▸ **Task requirements**
Set down the final part of the listing, which starts at the line containing "Moving on to the tree <box>130,141,310,334</box>." and runs to the last line, exactly and completely.
Start of Dataset records
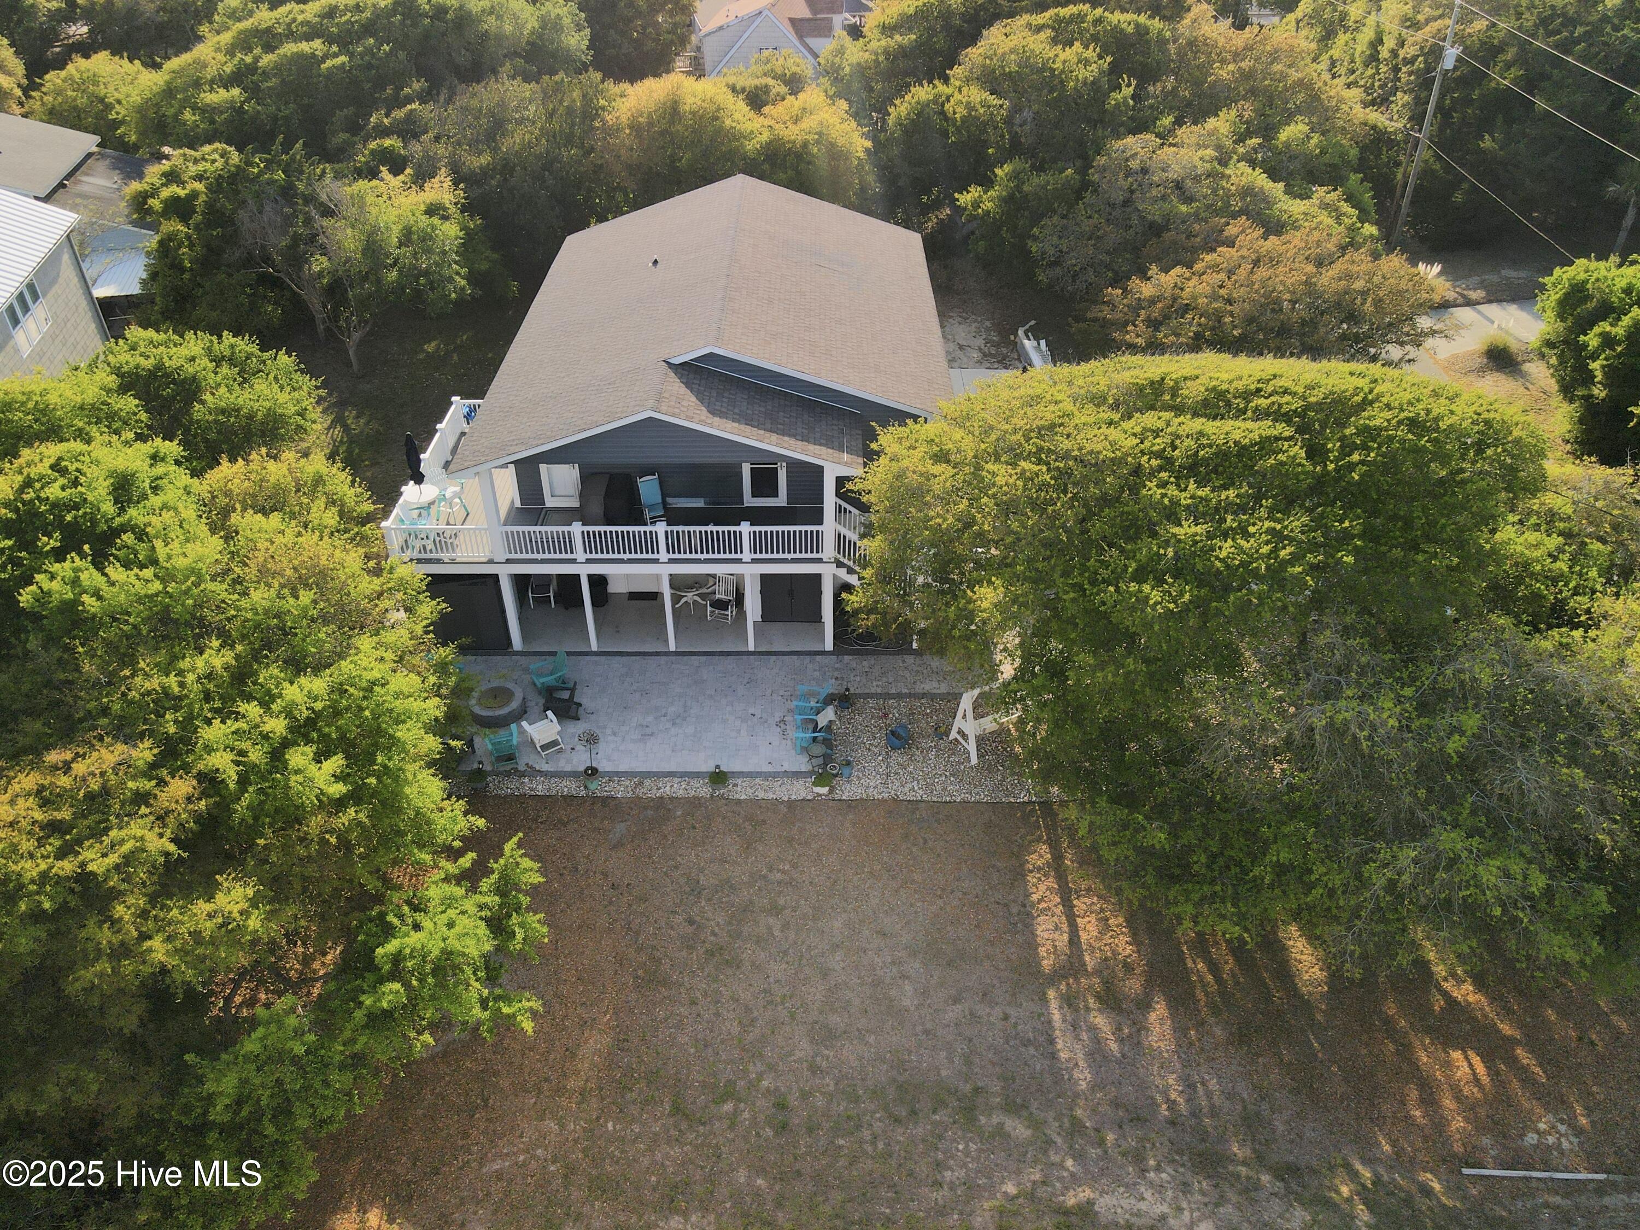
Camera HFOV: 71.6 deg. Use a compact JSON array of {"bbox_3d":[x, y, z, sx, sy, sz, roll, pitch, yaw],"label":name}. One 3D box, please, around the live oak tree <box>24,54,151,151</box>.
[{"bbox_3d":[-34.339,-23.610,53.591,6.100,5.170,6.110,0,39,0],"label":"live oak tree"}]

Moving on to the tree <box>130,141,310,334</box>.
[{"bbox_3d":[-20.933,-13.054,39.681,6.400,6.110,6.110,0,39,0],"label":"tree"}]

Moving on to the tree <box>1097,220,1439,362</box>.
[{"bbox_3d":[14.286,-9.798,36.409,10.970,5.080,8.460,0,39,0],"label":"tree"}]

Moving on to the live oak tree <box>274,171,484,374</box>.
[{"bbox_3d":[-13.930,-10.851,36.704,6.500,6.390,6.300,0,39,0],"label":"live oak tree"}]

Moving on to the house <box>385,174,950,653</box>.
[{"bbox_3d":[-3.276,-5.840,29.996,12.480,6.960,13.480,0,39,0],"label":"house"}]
End of Dataset records
▸ **Final answer**
Moving on to the tree <box>130,141,310,334</box>.
[{"bbox_3d":[-20.933,-13.054,39.681,6.400,6.110,6.110,0,39,0],"label":"tree"}]

Moving on to the tree <box>1097,220,1439,362</box>.
[{"bbox_3d":[14.286,-9.798,36.409,10.970,5.080,8.460,0,39,0],"label":"tree"}]

Moving on to the live oak tree <box>274,171,484,374</box>.
[{"bbox_3d":[-13.930,-10.851,36.704,6.500,6.390,6.300,0,39,0],"label":"live oak tree"}]

Moving on to the house <box>385,174,950,653</box>.
[{"bbox_3d":[-3.276,-5.840,29.996,12.480,6.960,13.480,0,39,0],"label":"house"}]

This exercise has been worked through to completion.